MUMBAI (Reuters) - Indian commandos completed operations on Saturday to dislodge Islamist militants at Mumbai's Taj Mahal hotel, officials said, ending three days of attacks in India's financial capital that have killed about 150 people.
"Taj is under our control," Mumbai police chief Hasan Gafoor told Reuters, shortly after the building was raked by heavy gunfire and flames leaped out.
At least three militants and one trooper were killed, the country's commando chief Jyoti Krishna Dutt told a news conference.
"Our operations will continue until we check each and every room and floor," he told a huge crowd of jostling reporters outside the hotel.
He said a body seen thrown out of a window at the hotel was that of one of the militants.
There was no word on the fate of hostages or any remaining guests who might have been trapped.

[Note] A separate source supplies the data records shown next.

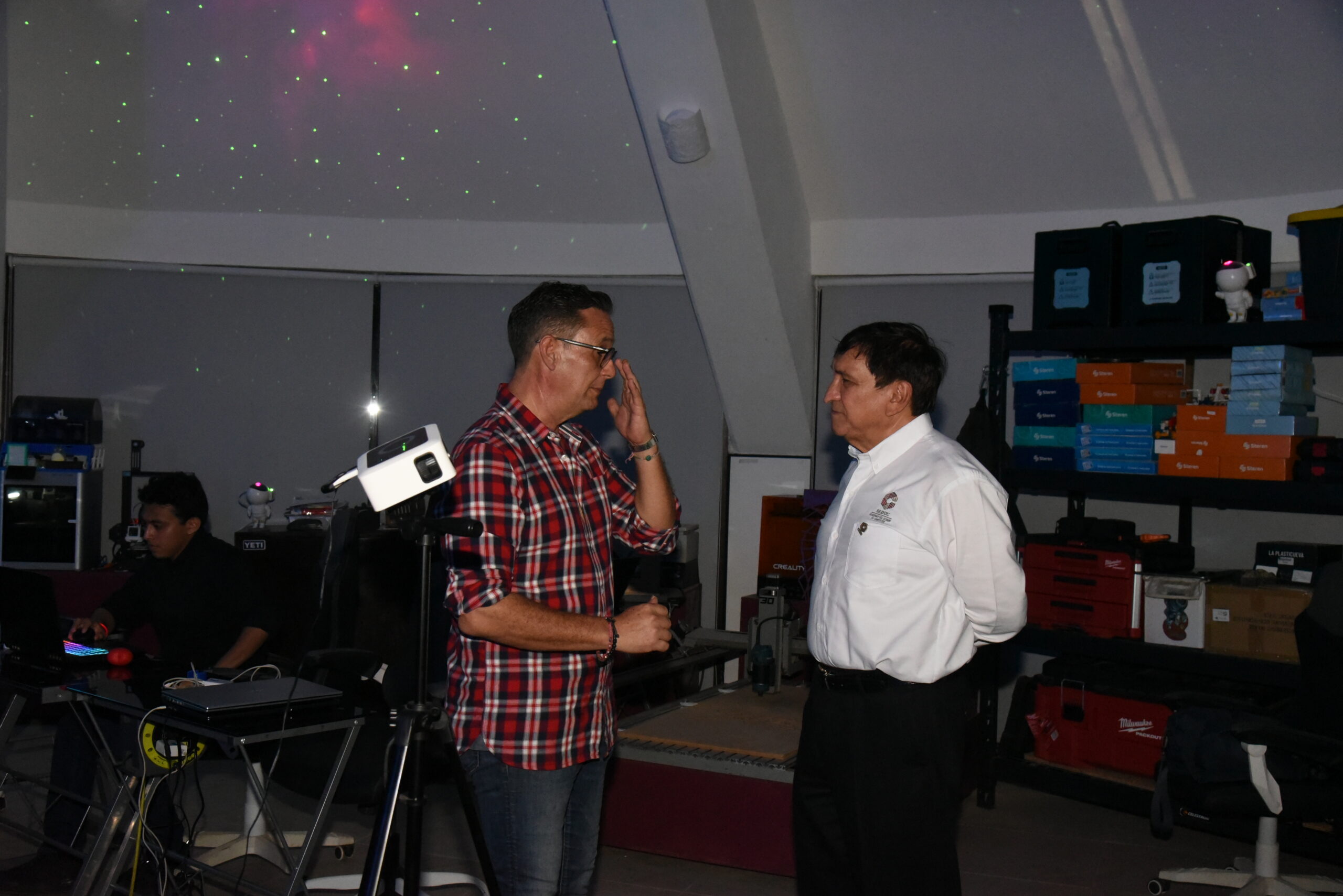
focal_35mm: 38
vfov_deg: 35.1
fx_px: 1418
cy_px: 448
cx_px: 672
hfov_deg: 50.7
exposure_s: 1/100
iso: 8000
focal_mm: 38
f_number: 5.6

Sniffer dogs were shown being taken to the hotel and ambulances arrived. Some commandos left positions they had been holding around the iconic 105-year-old hotel, and police stood around smiling and looking relaxed.
The Taj Mahal was the last battleground after three days of intense fighting in various parts of the city of 18 million. Before Saturday's four deaths, police had said at least 144 people had been killed.
Other than the gunmen holed up in the vast Taj Mahal, all the other militants have previously been killed or taken into custody.
India blamed the strike on "elements" from Pakistan, raising tensions between the nuclear-armed rivals. Pakistan said the two countries faced a common enemy and it would send a representative of its spy agency to share intelligence.
The militants' action has struck at the heart of the city of 18 million people, engine room of an economic boom that has made India a favourite emerging market.
It is also home to the "Bollywood" film industry, the epitome of glamour in a country still blighted by poverty.
An Indian state minister said one of the militants arrested was a Pakistani national and Prime Minister Manmohan Singh warned of "a cost" if India's neighbours did not take action to stop their territory being used to launch attacks.
But Pakistan's Foreign Minister Shah Mehmood Qureshi struck a conciliatory note and promised full cooperation.
"Whoever has done this is neither your friend nor our friend," he told reporters in New Delhi. "We are not responsible for this, nor is it in our interest to get involved in something like this."
The attacks were carried out by a small army of young men armed with rifles and grenades, some of whom arrived by sea, who fanned out across Mumbai on Wednesday night to attack sites popular with tourists and business executives.
Authorities said 18 foreigners were among the 144 killed. At least 283 were wounded.
Three Germans, five Americans, one Australian, a Briton, one Canadian, two French, an Israeli, an Italian, a Japanese, a Singaporean and a Thai, were among the dead, according to various governments.